Kārlis Bone

Personal information
- Date of birth: 19 February 1899
- Place of birth: Riga, Latvia
- Date of death: 13 November 1941 (aged 42)
- Place of death: Sevurallag prison camp, Sverdlovsk oblast, Soviet Union

International career
- Years: Team / Apps / (Gls)
- Latvia

= Kārlis Bone =

Latvian footballer (1899–1941)

Kārlis Eduards Bone (19 February 1899 - 13 November 1941) was a Latvian footballer. He played four matches for the Latvia national football team between 1920 and 1924 and competed in the men's tournament at the 1924 Summer Olympics.

==Personal life and death==
Bone was son of merchant Fricis Bone and his wife Anna Katrina (nee Zute) and graduated from Riga German Gymnasium in 1918. He served as a volunteer in the Latvian Army Cavalry Squadron during the Latvian War of Independence between 1918 and 1920. He studied law at the University of Latvia from 1920 to 1929.

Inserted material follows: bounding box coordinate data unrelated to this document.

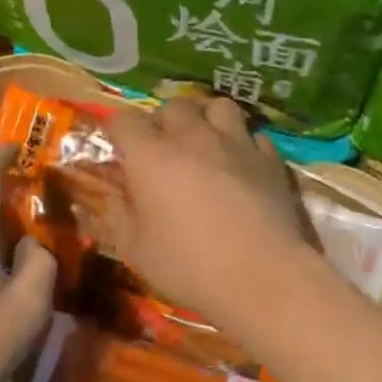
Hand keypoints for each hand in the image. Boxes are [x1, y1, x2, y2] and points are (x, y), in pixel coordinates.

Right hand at [98, 98, 312, 318]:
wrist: (263, 276)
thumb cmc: (190, 266)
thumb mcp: (136, 251)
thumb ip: (119, 216)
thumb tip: (113, 196)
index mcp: (151, 156)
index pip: (123, 120)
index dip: (117, 131)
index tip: (118, 148)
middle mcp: (192, 137)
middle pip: (172, 106)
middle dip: (162, 121)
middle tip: (162, 149)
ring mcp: (235, 143)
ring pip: (218, 106)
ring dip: (206, 118)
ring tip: (205, 142)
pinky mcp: (269, 157)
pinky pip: (253, 134)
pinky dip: (243, 143)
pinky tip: (241, 163)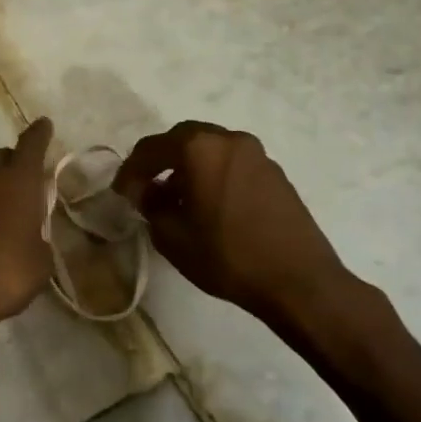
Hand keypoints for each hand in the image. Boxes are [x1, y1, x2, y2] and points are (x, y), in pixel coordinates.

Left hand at [0, 118, 55, 354]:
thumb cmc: (1, 276)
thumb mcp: (39, 264)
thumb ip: (40, 238)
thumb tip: (32, 234)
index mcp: (17, 181)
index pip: (31, 145)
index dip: (40, 134)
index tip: (44, 124)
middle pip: (2, 157)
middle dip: (15, 164)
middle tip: (25, 186)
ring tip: (0, 212)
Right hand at [113, 120, 366, 352]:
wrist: (299, 282)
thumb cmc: (228, 256)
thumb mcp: (172, 236)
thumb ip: (151, 206)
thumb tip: (147, 192)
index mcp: (200, 148)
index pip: (151, 148)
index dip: (130, 170)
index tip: (121, 192)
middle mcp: (229, 140)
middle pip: (183, 139)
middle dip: (160, 161)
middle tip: (146, 187)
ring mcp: (257, 154)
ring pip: (210, 149)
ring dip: (188, 167)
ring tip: (177, 199)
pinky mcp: (275, 173)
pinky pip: (232, 163)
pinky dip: (213, 174)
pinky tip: (208, 205)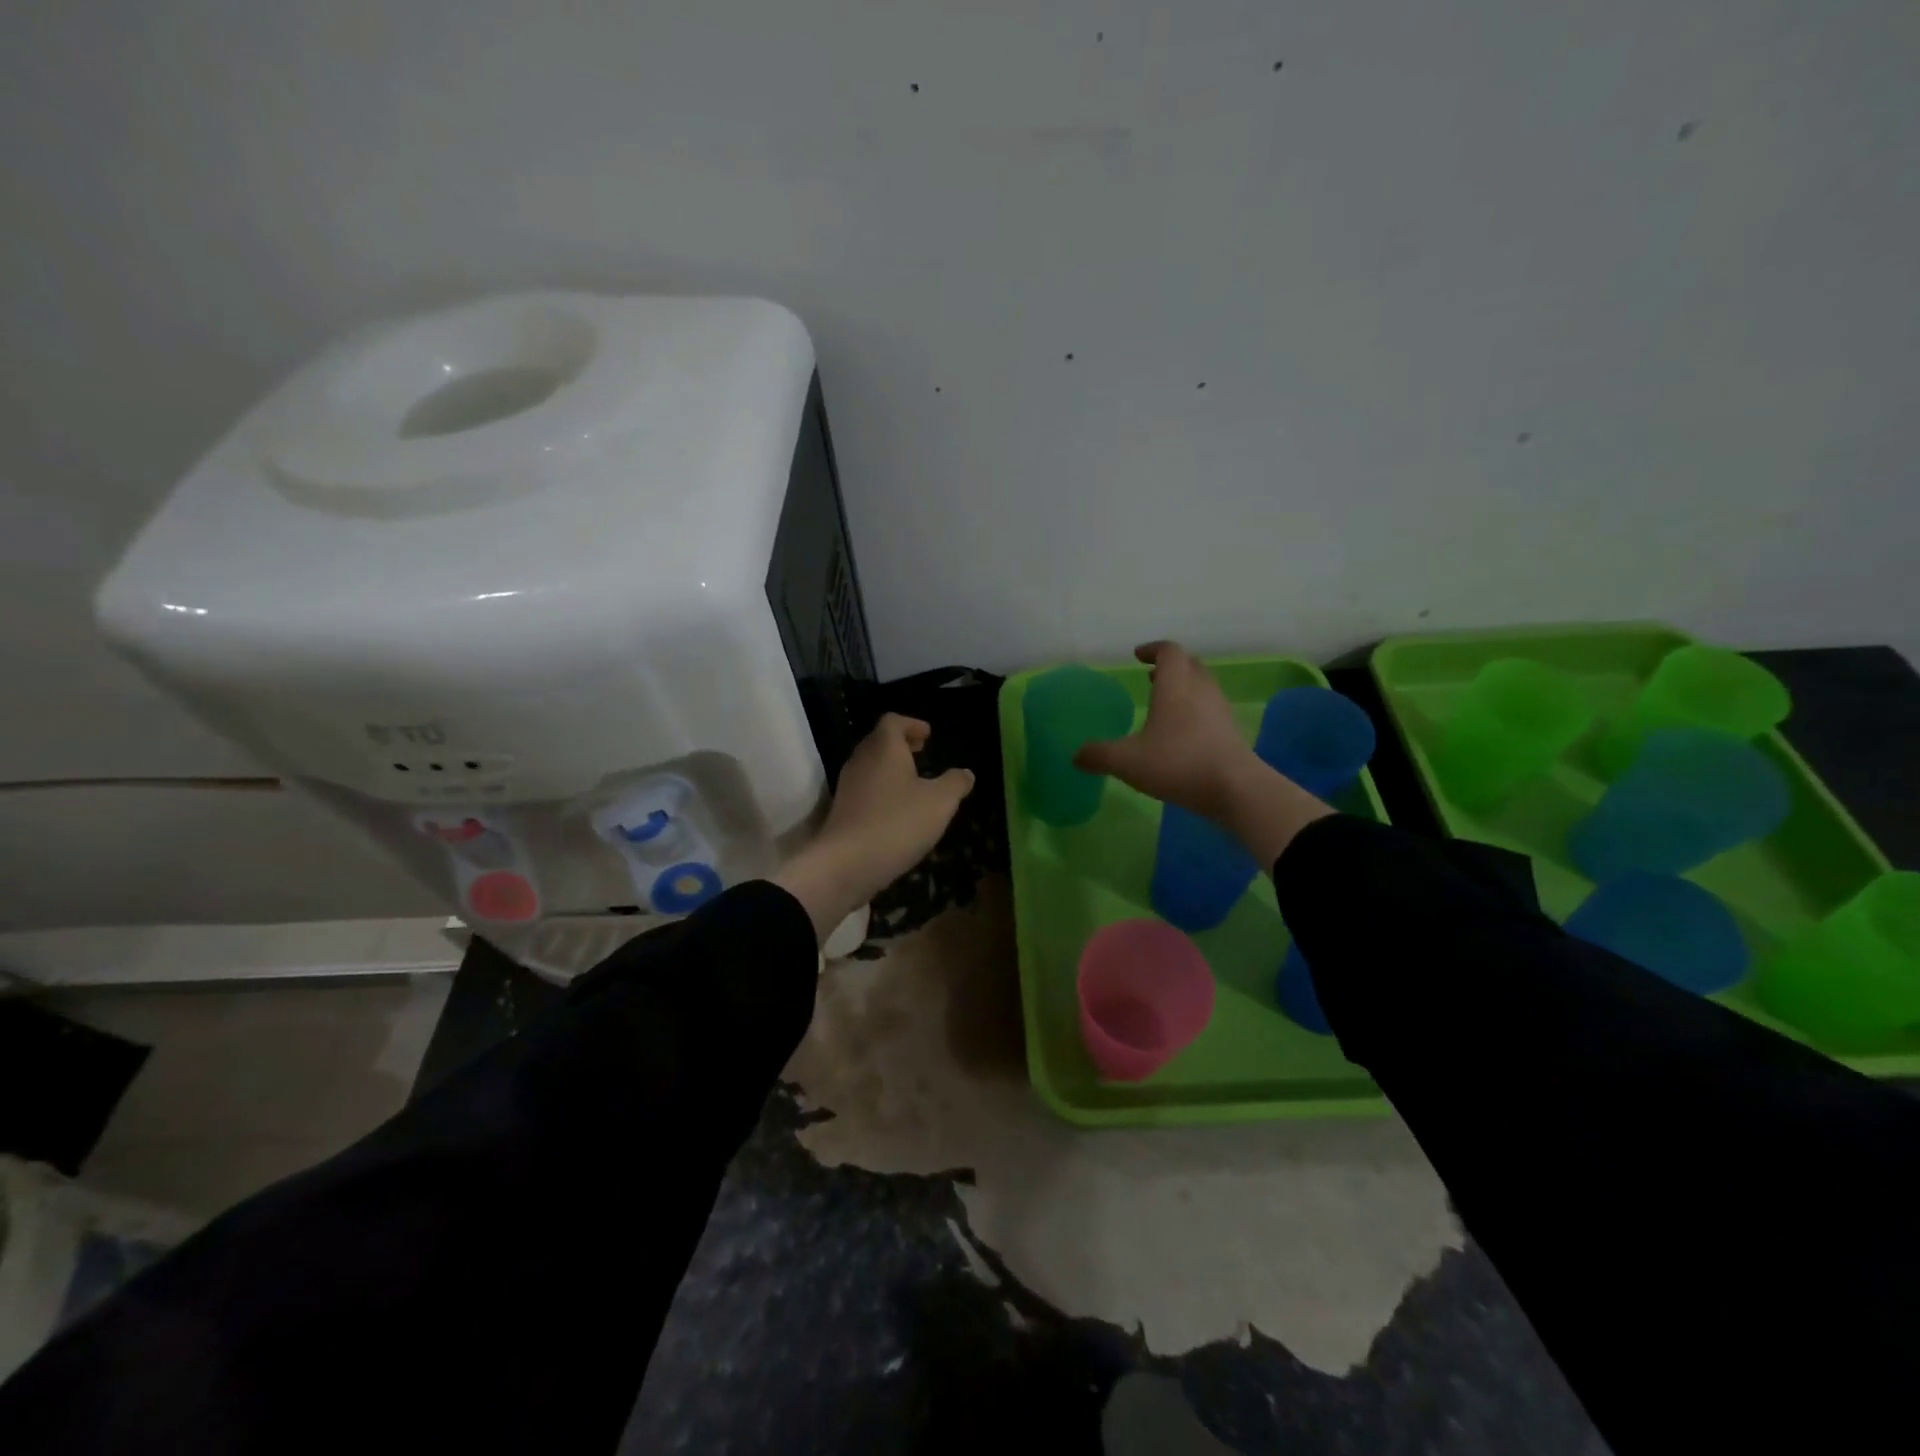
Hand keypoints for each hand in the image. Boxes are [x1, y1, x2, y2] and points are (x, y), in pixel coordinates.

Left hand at [774, 714, 974, 942]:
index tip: (928, 735)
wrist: (846, 864)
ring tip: (913, 783)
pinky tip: (897, 812)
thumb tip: (965, 773)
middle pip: (878, 741)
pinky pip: (864, 791)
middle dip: (900, 744)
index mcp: (884, 748)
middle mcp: (861, 761)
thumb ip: (955, 783)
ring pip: (870, 767)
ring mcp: (847, 787)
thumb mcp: (940, 802)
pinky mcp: (842, 812)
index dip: (912, 724)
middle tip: (921, 752)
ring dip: (890, 769)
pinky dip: (881, 791)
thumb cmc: (897, 822)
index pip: (893, 721)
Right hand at [1074, 642, 1260, 821]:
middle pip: (1189, 664)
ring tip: (1164, 704)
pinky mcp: (1231, 731)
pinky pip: (1211, 709)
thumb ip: (1098, 755)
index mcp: (1175, 685)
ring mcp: (1220, 710)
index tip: (1138, 656)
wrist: (1234, 788)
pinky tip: (1181, 733)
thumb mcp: (1127, 762)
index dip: (1153, 649)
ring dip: (1184, 687)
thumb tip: (1075, 755)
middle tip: (1152, 677)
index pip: (1169, 651)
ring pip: (1203, 686)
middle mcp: (1200, 689)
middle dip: (1170, 666)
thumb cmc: (1177, 763)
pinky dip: (1195, 710)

He served as an additional magistrate at Riga Regional Court 1928–30, assistant to a Sworn Advocate 1934–36, and Member of Cesis City Board 1936–40. He was awarded the Cross of Merit of the Guard in 1939.

Bone married lawyer Anna Kampe with whom he had two sons. During World War II he (with his wife and sons) was deported from Latvia on 14 June 1941, and died in a Soviet prison camp five months later.